Rapid tests for Covid-19 could allow the UK's hospitality sector to re-open said a government minister today.
Pharma giant Moderna (Nasdaq: MRNA) has delivered over 45 million doses of its Covid-19 vaccine to the US government, and expects to double that by the end of March, with more now being ordered.
The Netherlands' night-time curfew is unlawful and must end, said a court in The Hague today – an order which the government immediately asked it to delay pending its appeal.
"[Economic recovery] could happen a bit faster than people think" reckons former president of the Federal Reserve Bank of New York Bill Dudley, "risking a rise in inflation that could impact markets."
With industrial metals led by copper and tin hitting new multi-year highs after crude oil yesterday topped $60 per barrel for the first time since the Covid Crisis began 12 months ago, fixed-income government bond prices fell worldwide.
Ten-year US Treasury yields jumped to 1.26%, the highest since late-February 2020 and one-third of a percentage point above New Year's Eve – the fastest 6-week rise since October 2018.
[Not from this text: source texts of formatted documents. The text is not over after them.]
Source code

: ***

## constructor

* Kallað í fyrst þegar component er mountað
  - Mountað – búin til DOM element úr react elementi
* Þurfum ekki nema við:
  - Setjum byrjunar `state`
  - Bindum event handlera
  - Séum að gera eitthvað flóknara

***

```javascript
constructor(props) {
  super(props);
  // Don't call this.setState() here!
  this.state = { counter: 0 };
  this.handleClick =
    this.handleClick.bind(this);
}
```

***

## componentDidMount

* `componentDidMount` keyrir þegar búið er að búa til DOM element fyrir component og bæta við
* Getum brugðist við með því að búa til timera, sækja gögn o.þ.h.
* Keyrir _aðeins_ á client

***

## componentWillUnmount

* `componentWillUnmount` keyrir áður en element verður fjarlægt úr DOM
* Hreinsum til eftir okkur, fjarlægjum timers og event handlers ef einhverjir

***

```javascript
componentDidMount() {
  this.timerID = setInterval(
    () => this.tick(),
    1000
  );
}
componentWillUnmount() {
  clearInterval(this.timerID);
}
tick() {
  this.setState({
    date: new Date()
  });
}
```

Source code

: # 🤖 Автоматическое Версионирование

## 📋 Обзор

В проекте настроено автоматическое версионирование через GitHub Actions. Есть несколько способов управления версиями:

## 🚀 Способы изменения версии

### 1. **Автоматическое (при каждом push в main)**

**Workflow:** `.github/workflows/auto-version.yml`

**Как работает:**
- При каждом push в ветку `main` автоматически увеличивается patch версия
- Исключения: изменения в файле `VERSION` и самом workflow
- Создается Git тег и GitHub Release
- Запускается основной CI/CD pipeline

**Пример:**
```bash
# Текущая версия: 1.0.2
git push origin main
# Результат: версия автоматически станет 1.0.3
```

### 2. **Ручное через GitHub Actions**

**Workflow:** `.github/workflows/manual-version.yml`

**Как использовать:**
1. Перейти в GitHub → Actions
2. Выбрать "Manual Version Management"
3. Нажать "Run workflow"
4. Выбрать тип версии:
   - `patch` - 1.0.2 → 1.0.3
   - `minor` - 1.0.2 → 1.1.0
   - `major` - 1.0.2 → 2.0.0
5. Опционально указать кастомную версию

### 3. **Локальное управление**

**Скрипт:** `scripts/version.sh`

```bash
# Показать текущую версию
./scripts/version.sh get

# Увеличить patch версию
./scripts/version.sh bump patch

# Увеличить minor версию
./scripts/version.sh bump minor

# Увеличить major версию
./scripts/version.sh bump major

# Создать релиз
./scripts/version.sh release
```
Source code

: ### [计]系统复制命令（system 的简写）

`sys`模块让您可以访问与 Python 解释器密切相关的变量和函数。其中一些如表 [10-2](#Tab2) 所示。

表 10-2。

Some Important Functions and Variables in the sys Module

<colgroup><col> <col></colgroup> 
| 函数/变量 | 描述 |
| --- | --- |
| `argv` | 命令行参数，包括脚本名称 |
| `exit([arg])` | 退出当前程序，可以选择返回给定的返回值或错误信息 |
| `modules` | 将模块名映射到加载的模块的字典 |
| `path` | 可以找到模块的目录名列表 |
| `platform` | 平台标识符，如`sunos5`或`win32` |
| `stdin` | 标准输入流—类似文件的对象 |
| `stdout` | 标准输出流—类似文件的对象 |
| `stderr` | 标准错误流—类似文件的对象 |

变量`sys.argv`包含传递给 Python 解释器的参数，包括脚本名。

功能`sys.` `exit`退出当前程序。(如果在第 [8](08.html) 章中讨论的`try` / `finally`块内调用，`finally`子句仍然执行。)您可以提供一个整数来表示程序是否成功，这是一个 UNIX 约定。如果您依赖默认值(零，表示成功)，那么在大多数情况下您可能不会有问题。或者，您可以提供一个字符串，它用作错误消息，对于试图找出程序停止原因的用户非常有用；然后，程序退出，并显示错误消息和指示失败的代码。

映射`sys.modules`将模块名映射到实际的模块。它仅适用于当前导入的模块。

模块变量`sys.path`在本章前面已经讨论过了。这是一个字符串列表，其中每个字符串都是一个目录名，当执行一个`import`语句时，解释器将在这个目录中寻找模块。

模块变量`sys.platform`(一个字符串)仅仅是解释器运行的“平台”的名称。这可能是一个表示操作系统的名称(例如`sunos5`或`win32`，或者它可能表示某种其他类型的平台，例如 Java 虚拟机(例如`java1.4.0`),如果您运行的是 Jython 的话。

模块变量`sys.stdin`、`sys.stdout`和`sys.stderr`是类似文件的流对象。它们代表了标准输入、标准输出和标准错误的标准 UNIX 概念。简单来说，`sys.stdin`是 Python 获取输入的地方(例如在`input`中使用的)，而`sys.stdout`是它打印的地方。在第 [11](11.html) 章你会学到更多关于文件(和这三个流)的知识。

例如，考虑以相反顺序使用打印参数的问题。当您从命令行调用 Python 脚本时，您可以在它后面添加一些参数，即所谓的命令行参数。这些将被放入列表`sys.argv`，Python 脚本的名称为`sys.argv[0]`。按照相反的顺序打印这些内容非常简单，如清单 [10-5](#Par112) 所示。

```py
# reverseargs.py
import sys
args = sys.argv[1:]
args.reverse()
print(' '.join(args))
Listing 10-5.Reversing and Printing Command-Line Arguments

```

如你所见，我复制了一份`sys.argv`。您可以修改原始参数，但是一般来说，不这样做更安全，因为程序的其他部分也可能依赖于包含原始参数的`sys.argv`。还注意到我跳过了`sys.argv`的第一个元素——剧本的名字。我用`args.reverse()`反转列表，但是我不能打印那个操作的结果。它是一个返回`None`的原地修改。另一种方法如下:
Thirty-year rates meantime jumped through 2.00% per annum, extending their strongest 6-week jump since last summer to offer buyers 1/4 more in yield than on New Year's Eve.
Paying no interest (and indeed costing a small rate for secure storage and insurance), gold bullion sank in price as longer-term interest rates rose, falling near 2-week lows at $1793 per ounce.
"Global bonds are suffering the worst start to a year since 2013," says a headline on Bloomberg, pointing to the price-drop in fixed-income assets.
Spring 2013 saw gold's steepest price drop in 3 decades amid what became known as the Taper Tantrum.
"[The rise in bond yields] matters," wrote Dudley, now a visiting professor at Princeton, in an op-ed last week, "because inflation expectations tend to be an important determinant of actual inflation outcomes."
Also rising as bond yields jumped, the US cost of living will rise 2.20% per year on average between now and 2051 according to pricing in Treasury Inflation Protected Securities, with inflation over the next decade set to average 2.26% on 10-year rates in the TIPS market.
That's the highest 'breakeven' rate forecast by US bond-market pricing since August 2014.
US consumer-price inflation since then has in fact averaged 1.56% per annum, and it has averaged 2.24% across the last 30 years.
Today's sell-off in fixed-income meantime drove 10-year UK rates up to the highest since last March at 0.60% per annum, while Germany's 10-year Bund yield reached its least negative since June at -0.36%.
Italy's borrowing costs also rose, but by less than any other European nation, after the first sale of new debt under Prime Minister Mario Draghi was heavily over-subscribed, drawing €110 billion in demand from investors keen to see the former head of the European Central Bank "starting a process of structural reforms to reduce domestic political uncertainty," says a strategy researcher at banking group UniCredit in Milan.
That cut the spread in Italy's 10-year borrowing costs over Germany's comparable interest rate to just 0.90 percentage points, near the lowest in the 10 years since Rome was caught in the Eurozone debt crisis which followed the global banking crash.
Last week saw a record inflow of investor cash into equity funds, according to Bank of America.
The giant SPDR Gold Trust (NYSEArca: GLD) in contrast saw its 5th consecutive weekly outflow, while the smaller iShares product (NTSEArca: IAU) shrank for the 4th week running.
Like them, the iShares' Silver Trust (NYSEArca: SLV) also extended its outflows on Monday, shrinking by a further 0.3%.
After a massive inflow of new investment needed an extra 3,417 tonnes of silver backing between 29 January and 1 February, the SLV has now shrunk without pause, with cumulative outflows equalling 1,518 tonnes of metal.
"Silver is all a question of mood," said brokerage StoneX's chief analyst Rhona O'Connell on a public webinar from UK spread-betting bookmakers City Index today.
"[It] carries a wealth warning...because it normally follows gold, outperforming in a bull market and underperforming in bear markets. If gold is doing nothing, then silver's correlation with copper prices comes through."